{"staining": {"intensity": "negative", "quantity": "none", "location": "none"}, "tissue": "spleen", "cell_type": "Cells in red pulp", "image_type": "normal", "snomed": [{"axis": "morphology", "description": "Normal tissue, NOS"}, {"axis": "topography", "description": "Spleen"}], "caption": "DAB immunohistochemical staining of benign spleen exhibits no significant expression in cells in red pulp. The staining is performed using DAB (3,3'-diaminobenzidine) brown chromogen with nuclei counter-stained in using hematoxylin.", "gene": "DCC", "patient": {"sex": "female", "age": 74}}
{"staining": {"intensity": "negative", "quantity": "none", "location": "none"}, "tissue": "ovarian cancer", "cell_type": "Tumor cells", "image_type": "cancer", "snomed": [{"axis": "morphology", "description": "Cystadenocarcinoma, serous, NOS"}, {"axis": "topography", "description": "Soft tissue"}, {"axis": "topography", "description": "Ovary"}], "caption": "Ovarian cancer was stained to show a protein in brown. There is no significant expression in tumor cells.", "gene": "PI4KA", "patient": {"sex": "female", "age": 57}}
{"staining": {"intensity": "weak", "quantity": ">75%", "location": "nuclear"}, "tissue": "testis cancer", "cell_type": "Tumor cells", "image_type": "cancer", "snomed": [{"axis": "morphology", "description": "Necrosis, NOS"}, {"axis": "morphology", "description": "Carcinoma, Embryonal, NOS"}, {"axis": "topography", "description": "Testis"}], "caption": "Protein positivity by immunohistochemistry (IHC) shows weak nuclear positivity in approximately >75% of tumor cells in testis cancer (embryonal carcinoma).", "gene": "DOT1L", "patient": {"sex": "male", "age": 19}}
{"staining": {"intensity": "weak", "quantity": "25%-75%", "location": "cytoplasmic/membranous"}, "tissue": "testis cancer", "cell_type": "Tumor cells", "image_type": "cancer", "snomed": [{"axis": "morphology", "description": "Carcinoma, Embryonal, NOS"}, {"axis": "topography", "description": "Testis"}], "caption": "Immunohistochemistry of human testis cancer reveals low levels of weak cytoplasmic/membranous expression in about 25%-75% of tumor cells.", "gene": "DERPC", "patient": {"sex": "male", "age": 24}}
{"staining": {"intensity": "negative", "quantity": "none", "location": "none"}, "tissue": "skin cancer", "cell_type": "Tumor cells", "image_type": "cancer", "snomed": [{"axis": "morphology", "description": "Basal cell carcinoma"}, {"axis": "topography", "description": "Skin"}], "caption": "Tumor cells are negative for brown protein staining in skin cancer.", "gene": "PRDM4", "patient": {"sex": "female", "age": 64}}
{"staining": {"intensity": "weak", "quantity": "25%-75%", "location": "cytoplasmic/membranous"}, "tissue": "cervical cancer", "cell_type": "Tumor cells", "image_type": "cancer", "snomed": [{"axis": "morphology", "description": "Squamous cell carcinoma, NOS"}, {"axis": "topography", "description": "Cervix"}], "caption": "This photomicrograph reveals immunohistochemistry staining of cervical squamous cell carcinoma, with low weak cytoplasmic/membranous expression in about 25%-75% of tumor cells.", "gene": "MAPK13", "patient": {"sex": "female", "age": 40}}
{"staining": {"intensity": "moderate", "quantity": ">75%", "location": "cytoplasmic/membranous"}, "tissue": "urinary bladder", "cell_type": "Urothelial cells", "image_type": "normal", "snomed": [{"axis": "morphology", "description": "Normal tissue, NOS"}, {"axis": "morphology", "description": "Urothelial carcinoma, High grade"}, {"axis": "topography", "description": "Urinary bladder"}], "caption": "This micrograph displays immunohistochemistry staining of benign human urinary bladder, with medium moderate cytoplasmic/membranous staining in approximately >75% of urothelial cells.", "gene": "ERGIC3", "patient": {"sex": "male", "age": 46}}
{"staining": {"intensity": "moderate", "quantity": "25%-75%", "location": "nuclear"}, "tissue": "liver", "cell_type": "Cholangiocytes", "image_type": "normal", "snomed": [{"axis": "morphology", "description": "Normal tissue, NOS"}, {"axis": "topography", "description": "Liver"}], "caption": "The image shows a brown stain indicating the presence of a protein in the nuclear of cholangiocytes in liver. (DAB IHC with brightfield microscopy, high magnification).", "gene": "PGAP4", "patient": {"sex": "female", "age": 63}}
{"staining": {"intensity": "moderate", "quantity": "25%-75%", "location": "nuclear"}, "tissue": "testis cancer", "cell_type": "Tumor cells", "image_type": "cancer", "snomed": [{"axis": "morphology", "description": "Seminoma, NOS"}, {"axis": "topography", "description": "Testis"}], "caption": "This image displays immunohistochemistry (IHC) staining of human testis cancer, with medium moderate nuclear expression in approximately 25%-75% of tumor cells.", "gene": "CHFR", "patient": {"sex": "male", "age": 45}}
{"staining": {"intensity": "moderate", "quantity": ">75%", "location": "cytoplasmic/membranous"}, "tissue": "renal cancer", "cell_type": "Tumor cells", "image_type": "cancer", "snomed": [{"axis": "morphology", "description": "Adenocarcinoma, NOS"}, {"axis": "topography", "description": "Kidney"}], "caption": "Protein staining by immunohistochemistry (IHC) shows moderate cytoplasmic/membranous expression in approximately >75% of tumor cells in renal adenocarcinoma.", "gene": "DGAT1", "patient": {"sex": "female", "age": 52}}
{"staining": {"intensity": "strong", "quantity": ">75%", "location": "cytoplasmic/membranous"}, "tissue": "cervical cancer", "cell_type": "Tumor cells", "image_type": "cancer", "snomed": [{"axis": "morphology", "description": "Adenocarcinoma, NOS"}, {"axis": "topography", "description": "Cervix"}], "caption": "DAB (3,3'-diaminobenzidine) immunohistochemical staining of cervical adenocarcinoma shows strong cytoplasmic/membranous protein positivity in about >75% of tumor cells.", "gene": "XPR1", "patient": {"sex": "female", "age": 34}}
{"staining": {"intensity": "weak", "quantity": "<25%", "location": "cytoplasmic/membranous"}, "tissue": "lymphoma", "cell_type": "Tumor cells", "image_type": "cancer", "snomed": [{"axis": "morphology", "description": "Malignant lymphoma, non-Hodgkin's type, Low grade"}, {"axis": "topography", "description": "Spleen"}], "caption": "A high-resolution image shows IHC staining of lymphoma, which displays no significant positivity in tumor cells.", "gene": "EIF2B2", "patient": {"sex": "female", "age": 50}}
* * *
GOAL OF THE EXERCISE: Could you copy the listing above word for word?

RESULT OF THIS EXERCISE:
{"staining": {"intensity": "negative", "quantity": "none", "location": "none"}, "tissue": "spleen", "cell_type": "Cells in red pulp", "image_type": "normal", "snomed": [{"axis": "morphology", "description": "Normal tissue, NOS"}, {"axis": "topography", "description": "Spleen"}], "caption": "DAB immunohistochemical staining of benign spleen exhibits no significant expression in cells in red pulp. The staining is performed using DAB (3,3'-diaminobenzidine) brown chromogen with nuclei counter-stained in using hematoxylin.", "gene": "DCC", "patient": {"sex": "female", "age": 74}}
{"staining": {"intensity": "negative", "quantity": "none", "location": "none"}, "tissue": "ovarian cancer", "cell_type": "Tumor cells", "image_type": "cancer", "snomed": [{"axis": "morphology", "description": "Cystadenocarcinoma, serous, NOS"}, {"axis": "topography", "description": "Soft tissue"}, {"axis": "topography", "description": "Ovary"}], "caption": "Ovarian cancer was stained to show a protein in brown. There is no significant expression in tumor cells.", "gene": "PI4KA", "patient": {"sex": "female", "age": 57}}
{"staining": {"intensity": "weak", "quantity": ">75%", "location": "nuclear"}, "tissue": "testis cancer", "cell_type": "Tumor cells", "image_type": "cancer", "snomed": [{"axis": "morphology", "description": "Necrosis, NOS"}, {"axis": "morphology", "description": "Carcinoma, Embryonal, NOS"}, {"axis": "topography", "description": "Testis"}], "caption": "Protein positivity by immunohistochemistry (IHC) shows weak nuclear positivity in approximately >75% of tumor cells in testis cancer (embryonal carcinoma).", "gene": "DOT1L", "patient": {"sex": "male", "age": 19}}
{"staining": {"intensity": "weak", "quantity": "25%-75%", "location": "cytoplasmic/membranous"}, "tissue": "testis cancer", "cell_type": "Tumor cells", "image_type": "cancer", "snomed": [{"axis": "morphology", "description": "Carcinoma, Embryonal, NOS"}, {"axis": "topography", "description": "Testis"}], "caption": "Immunohistochemistry of human testis cancer reveals low levels of weak cytoplasmic/membranous expression in about 25%-75% of tumor cells.", "gene": "DERPC", "patient": {"sex": "male", "age": 24}}
{"staining": {"intensity": "negative", "quantity": "none", "location": "none"}, "tissue": "skin cancer", "cell_type": "Tumor cells", "image_type": "cancer", "snomed": [{"axis": "morphology", "description": "Basal cell carcinoma"}, {"axis": "topography", "description": "Skin"}], "caption": "Tumor cells are negative for brown protein staining in skin cancer.", "gene": "PRDM4", "patient": {"sex": "female", "age": 64}}
{"staining": {"intensity": "weak", "quantity": "25%-75%", "location": "cytoplasmic/membranous"}, "tissue": "cervical cancer", "cell_type": "Tumor cells", "image_type": "cancer", "snomed": [{"axis": "morphology", "description": "Squamous cell carcinoma, NOS"}, {"axis": "topography", "description": "Cervix"}], "caption": "This photomicrograph reveals immunohistochemistry staining of cervical squamous cell carcinoma, with low weak cytoplasmic/membranous expression in about 25%-75% of tumor cells.", "gene": "MAPK13", "patient": {"sex": "female", "age": 40}}
{"staining": {"intensity": "moderate", "quantity": ">75%", "location": "cytoplasmic/membranous"}, "tissue": "urinary bladder", "cell_type": "Urothelial cells", "image_type": "normal", "snomed": [{"axis": "morphology", "description": "Normal tissue, NOS"}, {"axis": "morphology", "description": "Urothelial carcinoma, High grade"}, {"axis": "topography", "description": "Urinary bladder"}], "caption": "This micrograph displays immunohistochemistry staining of benign human urinary bladder, with medium moderate cytoplasmic/membranous staining in approximately >75% of urothelial cells.", "gene": "ERGIC3", "patient": {"sex": "male", "age": 46}}
{"staining": {"intensity": "moderate", "quantity": "25%-75%", "location": "nuclear"}, "tissue": "liver", "cell_type": "Cholangiocytes", "image_type": "normal", "snomed": [{"axis": "morphology", "description": "Normal tissue, NOS"}, {"axis": "topography", "description": "Liver"}], "caption": "The image shows a brown stain indicating the presence of a protein in the nuclear of cholangiocytes in liver. (DAB IHC with brightfield microscopy, high magnification).", "gene": "PGAP4", "patient": {"sex": "female", "age": 63}}
{"staining": {"intensity": "moderate", "quantity": "25%-75%", "location": "nuclear"}, "tissue": "testis cancer", "cell_type": "Tumor cells", "image_type": "cancer", "snomed": [{"axis": "morphology", "description": "Seminoma, NOS"}, {"axis": "topography", "description": "Testis"}], "caption": "This image displays immunohistochemistry (IHC) staining of human testis cancer, with medium moderate nuclear expression in approximately 25%-75% of tumor cells.", "gene": "CHFR", "patient": {"sex": "male", "age": 45}}
{"staining": {"intensity": "moderate", "quantity": ">75%", "location": "cytoplasmic/membranous"}, "tissue": "renal cancer", "cell_type": "Tumor cells", "image_type": "cancer", "snomed": [{"axis": "morphology", "description": "Adenocarcinoma, NOS"}, {"axis": "topography", "description": "Kidney"}], "caption": "Protein staining by immunohistochemistry (IHC) shows moderate cytoplasmic/membranous expression in approximately >75% of tumor cells in renal adenocarcinoma.", "gene": "DGAT1", "patient": {"sex": "female", "age": 52}}
{"staining": {"intensity": "strong", "quantity": ">75%", "location": "cytoplasmic/membranous"}, "tissue": "cervical cancer", "cell_type": "Tumor cells", "image_type": "cancer", "snomed": [{"axis": "morphology", "description": "Adenocarcinoma, NOS"}, {"axis": "topography", "description": "Cervix"}], "caption": "DAB (3,3'-diaminobenzidine) immunohistochemical staining of cervical adenocarcinoma shows strong cytoplasmic/membranous protein positivity in about >75% of tumor cells.", "gene": "XPR1", "patient": {"sex": "female", "age": 34}}
{"staining": {"intensity": "weak", "quantity": "<25%", "location": "cytoplasmic/membranous"}, "tissue": "lymphoma", "cell_type": "Tumor cells", "image_type": "cancer", "snomed": [{"axis": "morphology", "description": "Malignant lymphoma, non-Hodgkin's type, Low grade"}, {"axis": "topography", "description": "Spleen"}], "caption": "A high-resolution image shows IHC staining of lymphoma, which displays no significant positivity in tumor cells.", "gene": "EIF2B2", "patient": {"sex": "female", "age": 50}}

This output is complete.